5.7 Nontransferability of Options. No Option granted pursuant to the
Plan may be transferred by an Optionee. Subject to the provisions of Section
5.6(b) hereof, the Option shall be exercisable only by an Optionee during his
lifetime.
5.8 Rights as Stockholder. An Optionee shall have no rights as a
stockholder of the Company with respect to any shares of Stock subject to an
Option prior to his purchase of such shares of Stock by exercise of such Option
as provided in the Plan.
5.9 Right as a Director. Neither the Plan, nor the granting of an
Option hereunder, nor any other action taken pursuant to the Plan, shall
constitute or be evidence of any agreement or undertaking, express or implied,
that the Company will retain any director for any period of time, or at any
particular rate of compensation, or with any other benefits whatsoever.
6. DELIVERY OF STOCK CERTIFICATES
6.1 The Company shall not be required to issue or deliver any
certificate for shares of Stock purchased upon the exercise of all or any
portion of any Option granted under the Plan prior to the fulfillment of any of
the following conditions which may, from time to time, be applicable to the
issuance of the Stock:
a. Listing of Shares. The admission of such shares of Stock to
listing on (i) all stock exchanges on which the Stock of the Company is then
listed or (ii) the NASDAQ.
b. Registration and/or Qualification of Shares. The completion
of any registration or other qualification of such shares of Stock under any
federal or state securities laws or under the regulations promulgated by the
Securities and Exchange Commission or any other federal or state governmental
regulatory body, which the Board shall deem necessary or advisable. The Company
shall in no event be obligated to
4
register any securities pursuant to the Securities Act of 1933, as amended, or
to take any other action in order to cause the issuance and delivery of such
certificates to comply with any such law, regulations or requirement.
c. Approval or Clearance. The obtaining of any approval or
clearance from any federal or state governmental agency which the Board shall
determine to be necessary or advisable.
d. Reasonable Lapse of Time.
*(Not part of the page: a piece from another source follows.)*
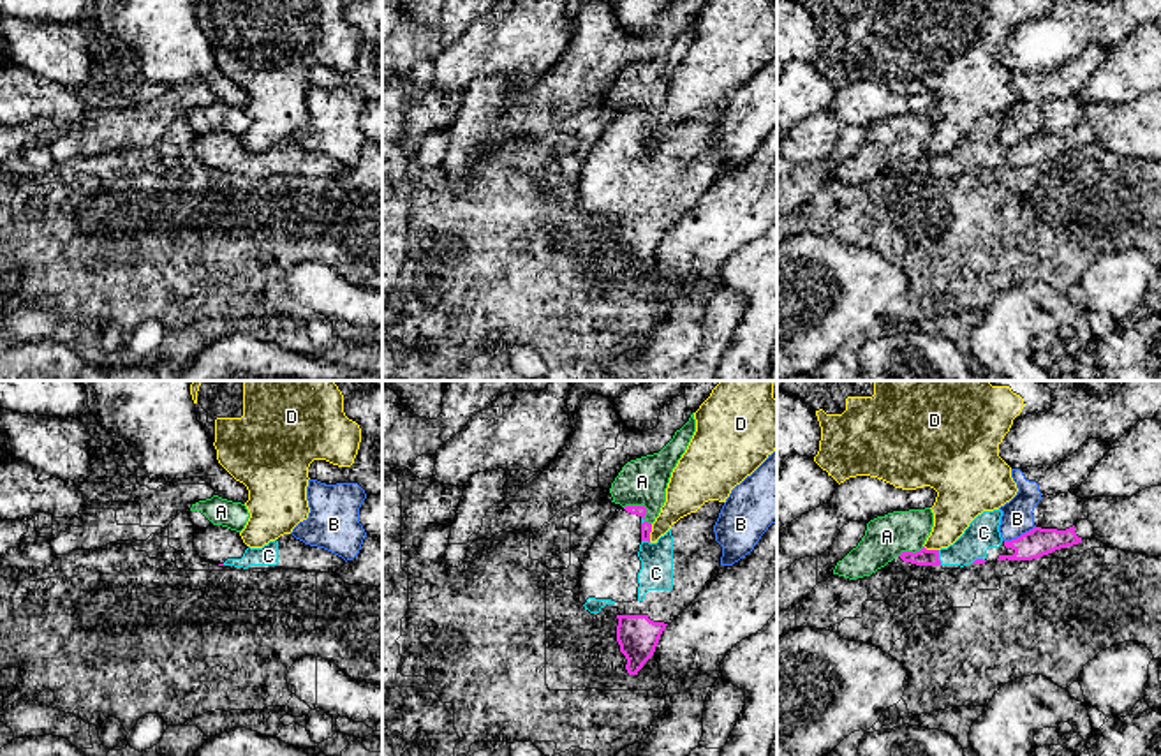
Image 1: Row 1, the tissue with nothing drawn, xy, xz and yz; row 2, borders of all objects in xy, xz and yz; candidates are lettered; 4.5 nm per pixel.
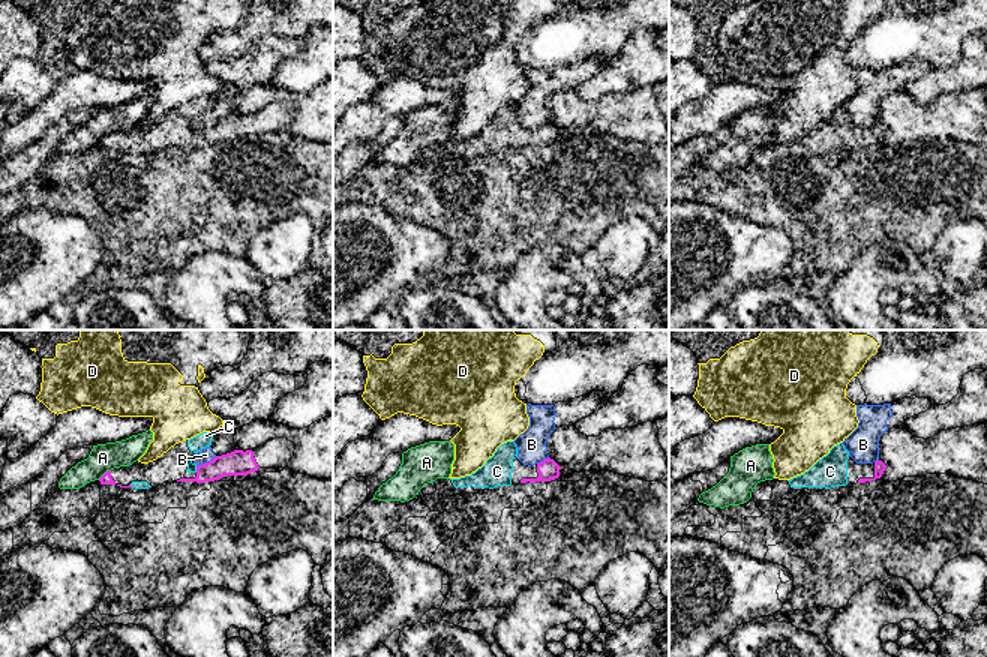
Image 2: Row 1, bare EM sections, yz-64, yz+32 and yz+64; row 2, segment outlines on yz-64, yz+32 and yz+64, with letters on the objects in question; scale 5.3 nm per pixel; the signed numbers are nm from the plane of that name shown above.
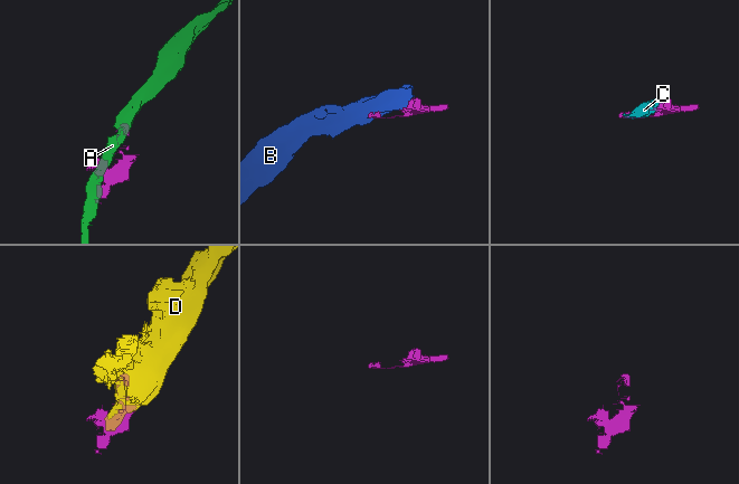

The lapse of such reasonable
period of time following the exercise of the Option as the Board may establish
from time to time for reasons of administrative convenience.
7. TERMINATION, AMENDMENT AND MODIFICATION OF PLAN
7.1 The Board may terminate the Plan at any time or amend or modify the
Plan at any time or from time to time, provided, however, that no such action of
the Board shall do any of the following:
a. Increase Number of Shares. Except as contemplated in
Section 3.2 of the Plan, increase the total number of shares of Stock subject to
the Plan without the approval of stockholders.
b. Change Terms of Outstanding Options. Modify the
requirements for eligibility for participation, or change the Option Price or
otherwise alter or impair any Option previously granted to an Optionee under the
Plan without the consent of the Optionee.
c. Increase Benefits. Materially increase the benefits
accruing to Eligible Directors with respect to Options granted under the Plan
without the approval of stockholders.
d. Continue Plan. Continue the Plan in effect beyond January
2, 2006, without the approval of stockholders.
8. MISCELLANEOUS
8.1 Plan Binding on the Successors. The Plan shall be binding upon the
successors and assigns of the Company.
8.2 Withholding Taxes. Whenever Federal, state and local tax is due on
the exercise of Options granted under this Plan, the Company may require the
Optionee to remit an amount sufficient to satisfy Federal, state and local
withholding taxes prior to the delivery of any certificate for such shares.